Posted by MJP on 02 July 2013 - 03:16 PM


However,if I pass a 3D vector,will DirectX just add the 4th component to it or...? If there is no w,where is the z coppied?


It depends on the math library that you're using, and which function you're using. Both the D3DX and DirectXMath libraries have 2 different vector/matrix transformation functions: one that uses 0 as the W component, and one that uses 1. The functions that end with "Coord" use 1 as the W component, and the functions that end with "Normal" use 0 as the W component.

EDIT: actually let me correct that, there are 3 functions:


D3DXVec3Transform/XMVector3Transform - this uses 1 as a the W component, and returns a 4D vector containing the result of the multiplication

D3DXVec3TransformCoord/XMVector3TransformCoord - this uses 1 as a the W component, and returns a 3D vector containing the XYZ result divided by the W result

D3DXVec3TransformNormal/XMVector3TransformNormal - this uses 0 as a the W component, and returns a 3D vector containing the XYZ result

#5074373 Changing LoD on instancing and alpha testing

Posted by MJP on 01 July 2013 - 01:51 AM

What you basically want is the alpha to be a probability that a pixel is opaque. I would do it like this:

float random = tex2D(g_dissolvemap_sampler, a_texcoord0).r;
if(alpha < random)

You can also use alpha-to-coverage, which will basically accomplish the same thing using a tiled screen-space dither pattern instead of a pure random pattern. You can also  encode a set of dither patterns directly into a texture, and then lookup into that texture based on screen position and alpha value.

#5074361 Global illumination techniques

Posted by MJP on 01 July 2013 - 01:09 AM

I believe that voxel cone tracing is state of the art if you want to do real time GI. I think Crytek and Unreal 4 have it, though I'm not sure if anybody's shipped an actual game with it yet.


Epic has since moved away from it, they're using pre-baked lightmaps and specular probes now. Crytek was using an entirely different technique (Cascaded Light Propogation Volumes) which has a different set of tradeoffs. They shipped it for the PC version of Crysis 2 but not the console version, and I'm not sure if they used it in Crysis 3.

#5074359 Decals with deferred renderer

Posted by MJP on 01 July 2013 - 01:04 AM

DX10 feature level requires full, independent blending support for multiple render targets. So any DX10-capable GPU should support blending and color write control for MRT's, assuming that the driver enables it for D3D9.
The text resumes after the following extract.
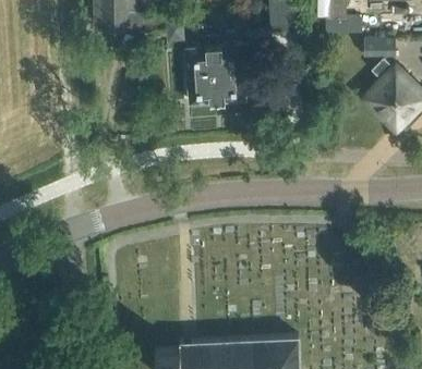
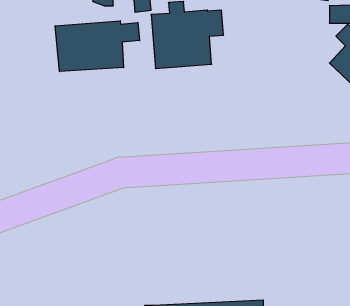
building: none -> [55,21,140,72]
#5074208 Global illumination techniques

Posted by MJP on 30 June 2013 - 12:45 PM

Just about all games with GI bake it to lightmaps, and this includes The Last of Us (although The Last of Us does have dynamic GI from your flashlight that's only enabled in a few indoor locations). Very few games have a runtime GI component, since existing techniques are typically expensive and don't end up looking as good as a static-baked result. Some games with deferred renderers try to get away with no GI at all, and just use some runtime or baked AO combined with lots of artist-placed "bounce lights" or "ambient lights" that try to fake GI.